### Given text
=== Begin Enclosure ===

Delhi High Court
Yashbir Sharma S/O Late Shri Balbir ... vs Mrs. Sulakshna Lal W/O Lt. Col. Man Mohan ... on 25 February, 2005
Equivalent citations: 118(2005)DLT52, 2005(80)DRJ637
Author: Madan B. Lokur
Bench: Madan B. Lokur
JUDGMENT Madan B. Lokur, J.
1. The Appellants, particularly Appellant No.1, are aggrieved by judgment and decree dated 31st May, 2003 passed by the learned Additional District Judge in an appeal being RCA No.143/2002.
2. The premises in question, namely, the first floor of D-35-A, Nizamuddin East, New Delhi were let out by one Smt. Tara H.K. Lal to Balbir Singh, the father of the Appellants and proforma Respondents No.5 and 6. After the death of Smt. Tara H.K. Lal, the suit premises came to the share of late Lt. Col. Man Mohan Lal, the father of Respondents No.2 to 4 and the husband of Respondent No.1. Another portion of the premises on the ground floor and a servants quarter on the terrace floor went to the share of Respondents No.7 and 8. This portion of the property is not in dispute. The only dispute is with regard to the first floor consisting of a drawing-cum-dining room, three bedrooms, two bathrooms and a kitchen along with one big room, bath and toilet.
3. There is no dispute that Balbir Singh attorney to Lt. Col. Man Mohan Lal or that his tenancy was terminated during his life time by means of a registered notice dated 28th June, 1983. However, even though the tenancy of late Balbir Singh was terminated, he continued to be a statutory tenant under the provisions of the Delhi Rent Control Act, 1958 (the Act).
4. Balbir Singh passed away on 12th August, 1990. At that time, his wife had pre-deceased him and his two daughters (proforma Respondents No.5 and 6) were living separately in their matrimonial home. Appellant No.2, one of his sons had acquired a separate residence during the life time of his father and it appears that only Appellant No.1 was residing in the suit premises along with his father. After the demise of Balbir Singh, Respondents No. 1 to 4 asked Appellant No. 1 to vacate the suit property by serving him with a notice dated 10th July, 1991. However, he did not vacate the suit property.

=== End Enclosure ===

### Data extract

=== Begin Enclosure ===

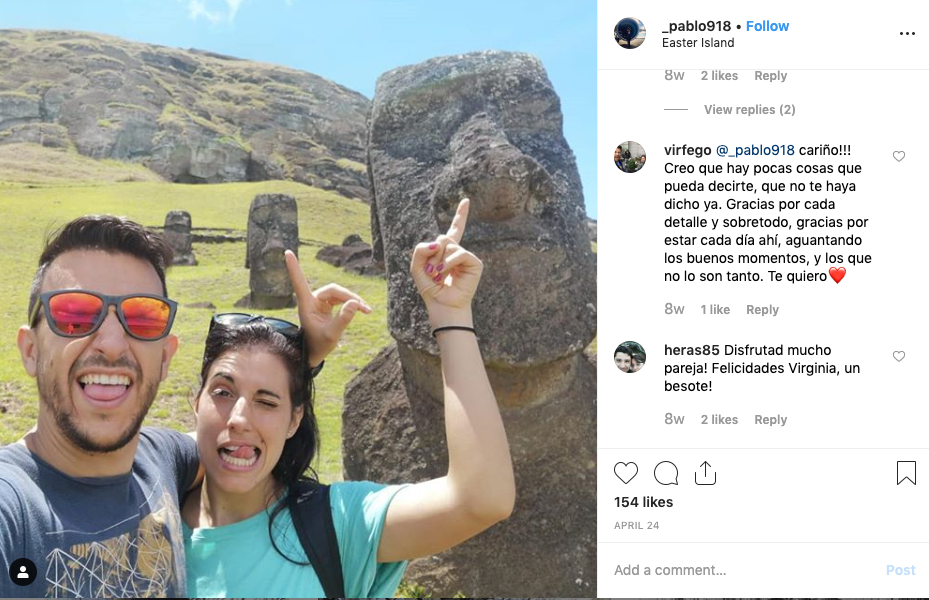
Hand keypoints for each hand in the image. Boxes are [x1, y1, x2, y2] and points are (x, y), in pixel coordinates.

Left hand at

=== End Enclosure ===

### Exercise objective
Using the judgment given above, answer the following:
1. On what date did Balbir Singh pass away?
2. By what means, and with what date, was his tenancy terminated during his lifetime?
3. Which floor of D-35-A, Nizamuddin East, New Delhi is the subject of the dispute?

### Result below
1. 12th August, 1990.
2. By a registered notice dated 28th June, 1983.
3. The first floor.